**Task statement**
Copy out the text of every listing below, swapping each "Azul" for "Verde" and changing nothing else. Leave the pictures out.

**Material for this exercise**
________________________________________

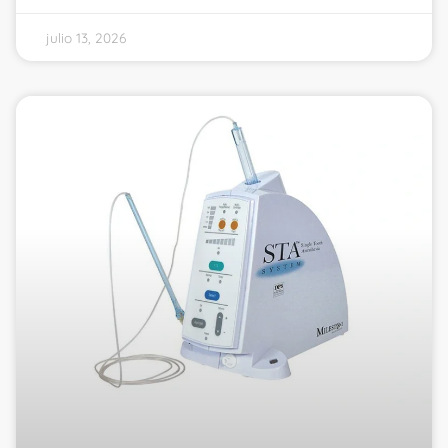
julio 13, 2026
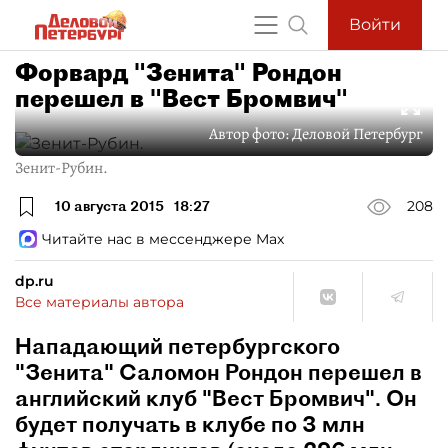
Войти
Форвард "Зенита" Рондон
перешел в "Вест Бромвич"
Автор фото:
Деловой Петербург
Зенит-Рубин.
10 августа 2015
18:27
208
Читайте нас в мессенджере Max
dp.ru
Все материалы автора
Нападающий петербургского
"Зенита" Саломон Рондон перешел в
английский клуб "Вест Бромвич". Он
будет получать в клубе по 3 млн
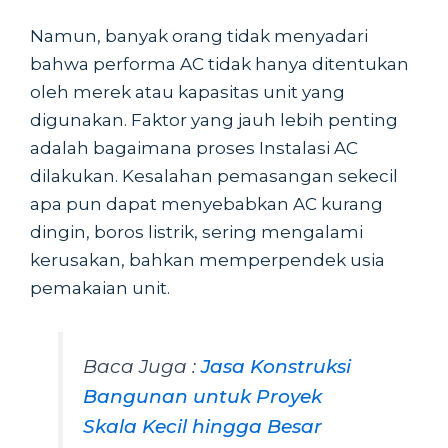
Namun, banyak orang tidak menyadari
bahwa performa AC tidak hanya ditentukan
oleh merek atau kapasitas unit yang
digunakan. Faktor yang jauh lebih penting
adalah bagaimana proses Instalasi AC
dilakukan. Kesalahan pemasangan sekecil
apa pun dapat menyebabkan AC kurang
dingin, boros listrik, sering mengalami
kerusakan, bahkan memperpendek usia
pemakaian unit.
Baca Juga :
Jasa Konstruksi
Bangunan untuk Proyek
Skala Kecil hingga Besar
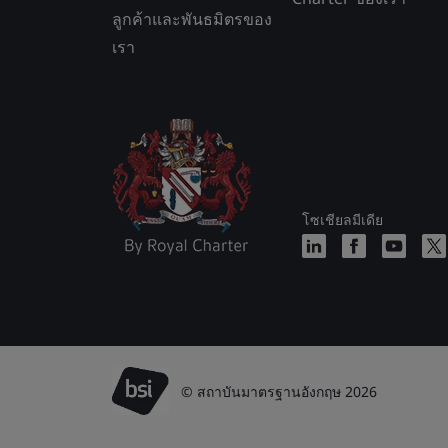
ลูกค้าและพันธมิตรของ
เรา
โซเชียลมีเดีย
© สถาบันมาตรฐานอังกฤษ 2026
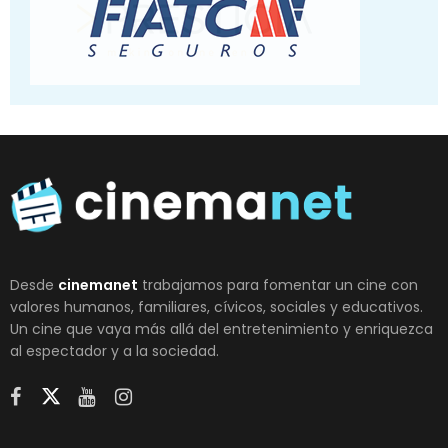
Desde
cinemanet
trabajamos para fomentar un cine con
valores humanos, familiares, cívicos, sociales y educativos.
Un cine que vaya más allá del entretenimiento y enriquezca
al espectador y a la sociedad.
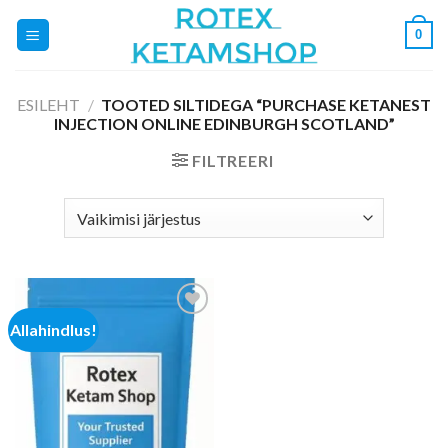
Skip
0
to
content
ESILEHT
/
TOOTED SILTIDEGA “PURCHASE KETANEST
INJECTION ONLINE EDINBURGH SCOTLAND”
FILTREERI
Allahindlus!
Add to
wishlist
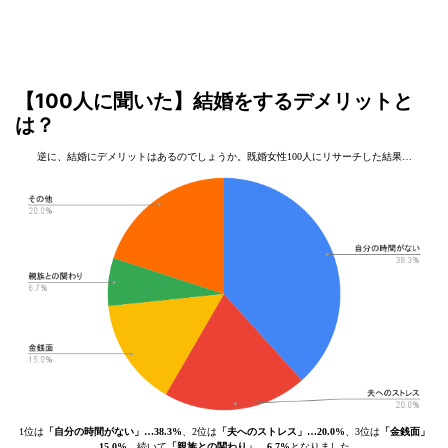
【100人に聞いた】結婚をするデメリットと
は？
逆に、結婚にデメリットはあるのでしょうか。既婚女性100人にリサーチした結果…
1位は
「自分の時間がない」…38.3%
、2位は
「夫へのストレス」…20.0%
、3位は
「金銭面」
…15.0%
、続いて
「親族との関わり」…6.7%
となりました。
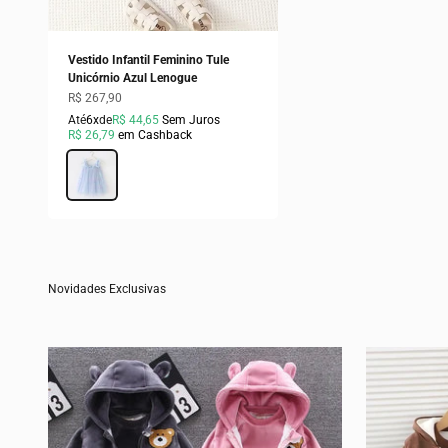
Vestido Infantil Feminino Tule
Unicórnio Azul Lenogue
Preço promocional
R$ 267,90
Até
6x
de
R$ 44,65
Sem Juros
R$ 26,79
em Cashback
Cor
Azul
Novidades Exclusivas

________________________________________

**Problem solution**
julio 13, 2026
Войти
Форвард "Зенита" Рондон
перешел в "Вест Бромвич"
Автор фото:
Деловой Петербург
Зенит-Рубин.
10 августа 2015
18:27
208
Читайте нас в мессенджере Max
dp.ru
Все материалы автора
Нападающий петербургского
"Зенита" Саломон Рондон перешел в
английский клуб "Вест Бромвич". Он
будет получать в клубе по 3 млн
Namun, banyak orang tidak menyadari
bahwa performa AC tidak hanya ditentukan
oleh merek atau kapasitas unit yang
digunakan. Faktor yang jauh lebih penting
adalah bagaimana proses Instalasi AC
dilakukan. Kesalahan pemasangan sekecil
apa pun dapat menyebabkan AC kurang
dingin, boros listrik, sering mengalami
kerusakan, bahkan memperpendek usia
pemakaian unit.
Baca Juga :
Jasa Konstruksi
Bangunan untuk Proyek
Skala Kecil hingga Besar
ลูกค้าและพันธมิตรของ
เรา
โซเชียลมีเดีย
© สถาบันมาตรฐานอังกฤษ 2026
Desde
cinemanet
trabajamos para fomentar un cine con
valores humanos, familiares, cívicos, sociales y educativos.
Un cine que vaya más allá del entretenimiento y enriquezca
al espectador y a la sociedad.
Skip
0
to
content
ESILEHT
/
TOOTED SILTIDEGA “PURCHASE KETANEST
INJECTION ONLINE EDINBURGH SCOTLAND”
FILTREERI
Allahindlus!
Add to
wishlist
【100人に聞いた】結婚をするデメリットと
は？
逆に、結婚にデメリットはあるのでしょうか。既婚女性100人にリサーチした結果…
1位は
「自分の時間がない」…38.3%
、2位は
「夫へのストレス」…20.0%
、3位は
「金銭面」
…15.0%
、続いて
「親族との関わり」…6.7%
となりました。
Vestido Infantil Feminino Tule
Unicórnio Verde Lenogue
Preço promocional
R$ 267,90
Até
6x
de
R$ 44,65
Sem Juros
R$ 26,79
em Cashback
Cor
Verde
Novidades Exclusivas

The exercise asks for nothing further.